The following steps involve four options for importing back-end data, with each option offering a different level of manual and automation.
Option 1
Manual upload – upload CSV, Excel, or Google Sheets files directly into the Google Ads via the user interface.
Option 2
Schedule Upload – Schedule a regular upload from Google Sheets, a web server, or an SFTP server. Choose the frequency with which you’d like us to upload your conversions
Option 3
API Upload – Upload conversion data via the Google Ads API
Option 4
CRM Integration – Import conversions automatically from salesforce sales cloud or using Zapier.
Below are instructions on how to import the data directly into Google Ads. The following information covers options 1 and 2. For options 3 and 4, we recommend jumping on a call with your CRM developer, web developer, your Google rep and your Google Ads account manager to integrate via API / CRM.
Prepare the data for upload
Required fields are:
- Google Click ID (GCLID)
- Conversion Name Created in Step #1
- Conversion time – when the student was enrolled. NOT when click came in.
Optional Fields
Conversion Value or Revenue (required for TROAS smart bidding)
Conversion time refers to when the conversion happened (e.g when the student has enrolled), not the time of click. Date/time formatting can be a source of errors when importing, so please look out for that.
Step 7 – Setting up the upload into Google Ads in a few easy steps
When uploading from Google sheets, remember to share access with the specified mail address and always preview for errors before you upload
Step 8 – Preview before upload!!
You can still troubleshoot errors after preview and then re-upload your file.
Once you have finished with the preview you can choose to APPLY FILE.
Duplicate entries are avoided as Google Ads won’t re-upload a conversion that has the same combination of GCLID, Date/Time and Conversion Name.
ACTION: This is one of the most important integrations for education companies. It will allow you to STOP guessing and START distinguishing what works from what’s driving useless leads. Ultimately, you will increase your enrollments while decreasing your cost per enrollments.
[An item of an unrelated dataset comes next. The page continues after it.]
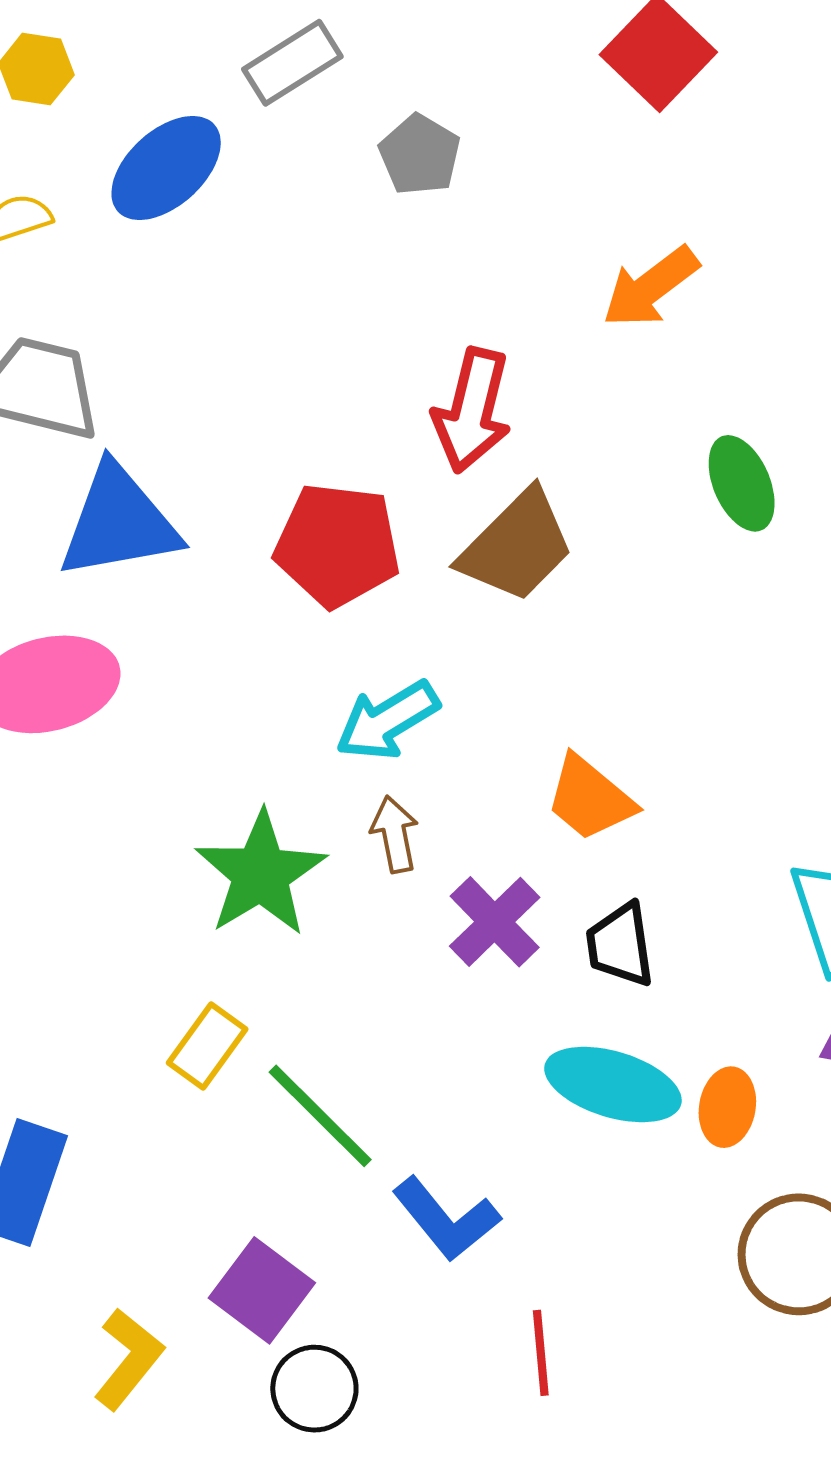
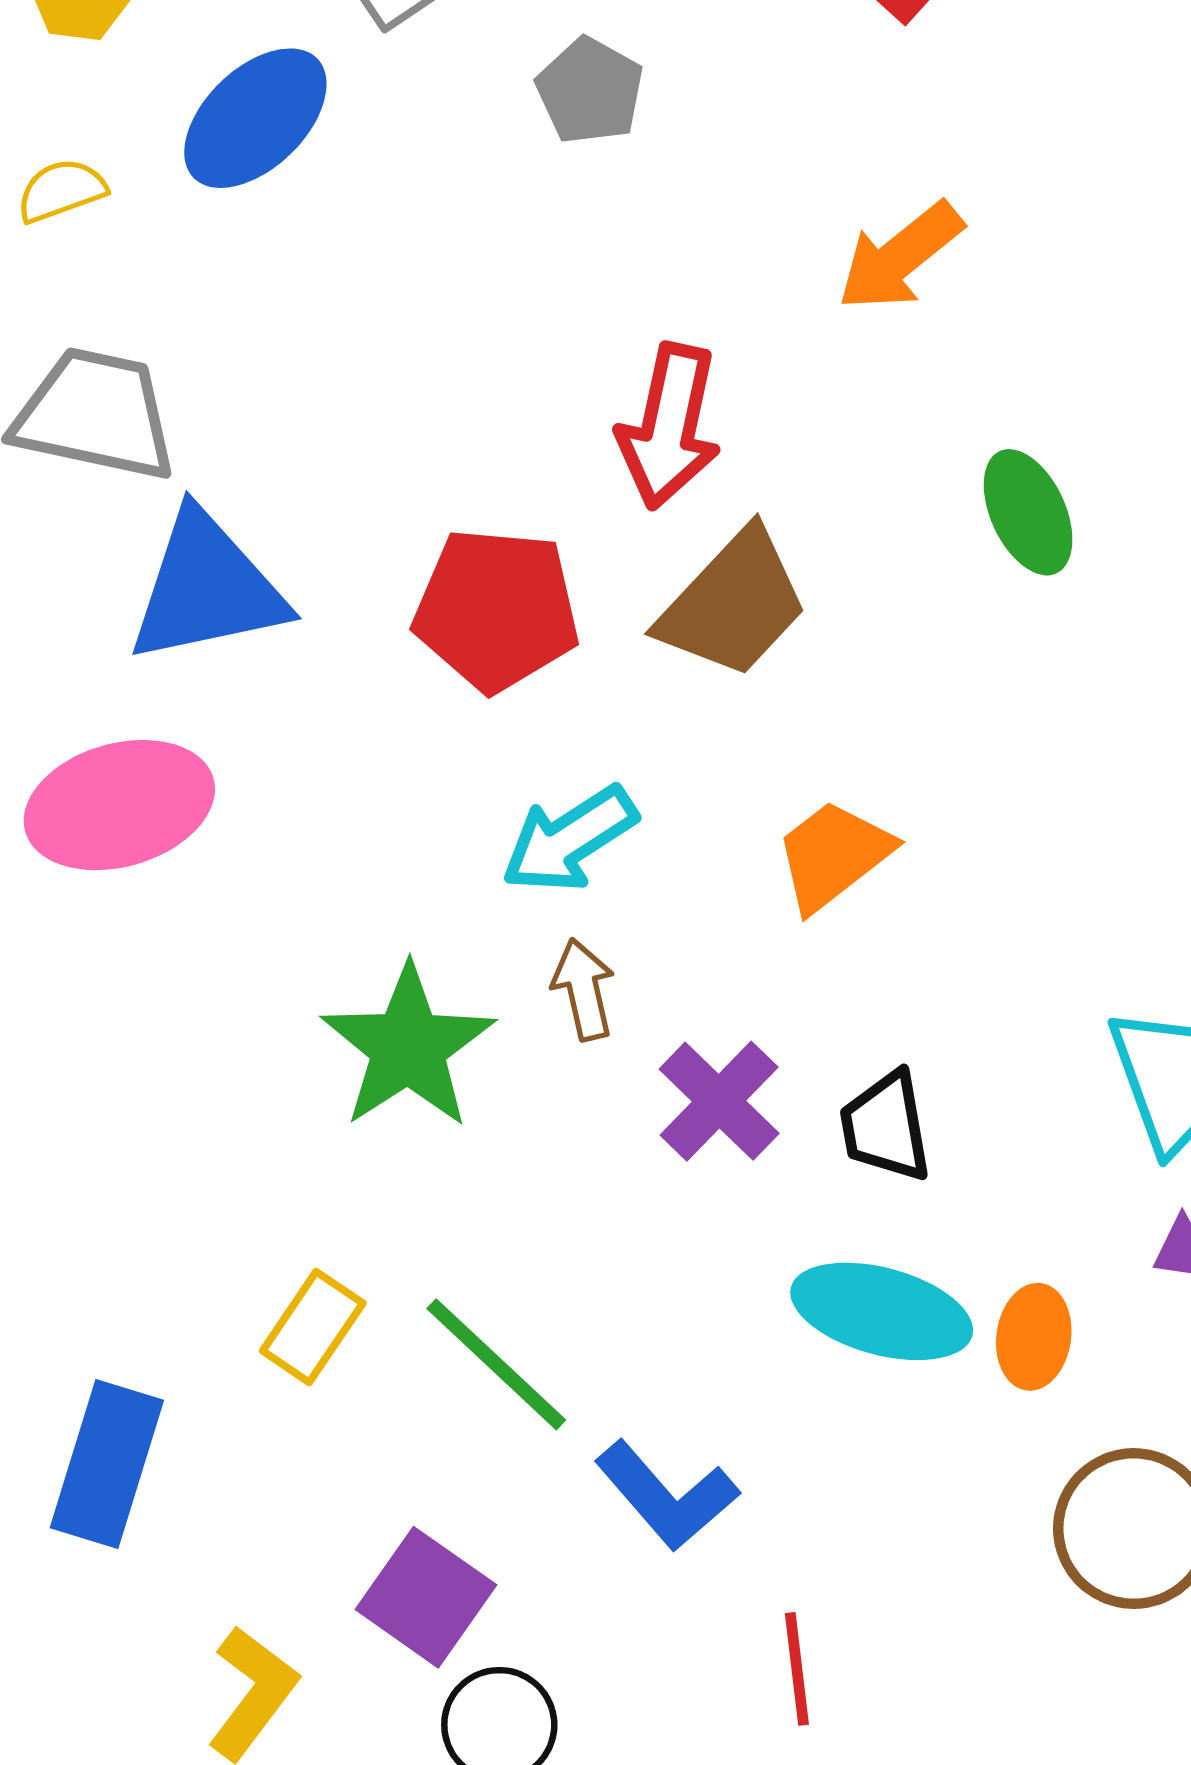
orange trapezoid: (590, 798) -> (833, 855), moved, turned 104
yellow rectangle: (207, 1046) -> (313, 1327), moved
Depending on the number of actual enrollments, it might be better to optimize based on applications or whatever your third step of the funnel is (some sort of qualification after the lead).
If you can’t figure out how to manually upload or get your CRM connected to Google, talk to your Google team about connecting your CRM with Google Ads through Zapier. Zapier is a workflow automation tool that helps you connect Google Ads to 1,500+ other apps.
The Future of Google Ads & How To Prepare For It
Over the past 7 years, I’ve watched Google Ads (previously known as AdWords) gradually decrease the amount of control it provides over how your money is being spent.
The future of Google Ads is focused on audiences and automation. I believe Google will soon remove the ability to bid on keywords for PPC and completely transition to audiences (like YouTube & Display).
That might come as a huge shock to some people. But over the past few years, Google has already moved in this direction by removing more and more control from Exact, Phrase and BMM match types.
Google’s first major step towards my prediction will be removing exact, with Phrase/BMM following shortly after. The only remaining option – Broad – will last another two years at most.
After that, Google will fully transition to an audience and automation-based approach across all channels, as their technology continues to improve.
The best way to prepare for these shifts in SEM is to start building your strategies with an audience mindset and transition from manual to automation bidding. The more test & learn you accomplish today, the more success you will find in the future.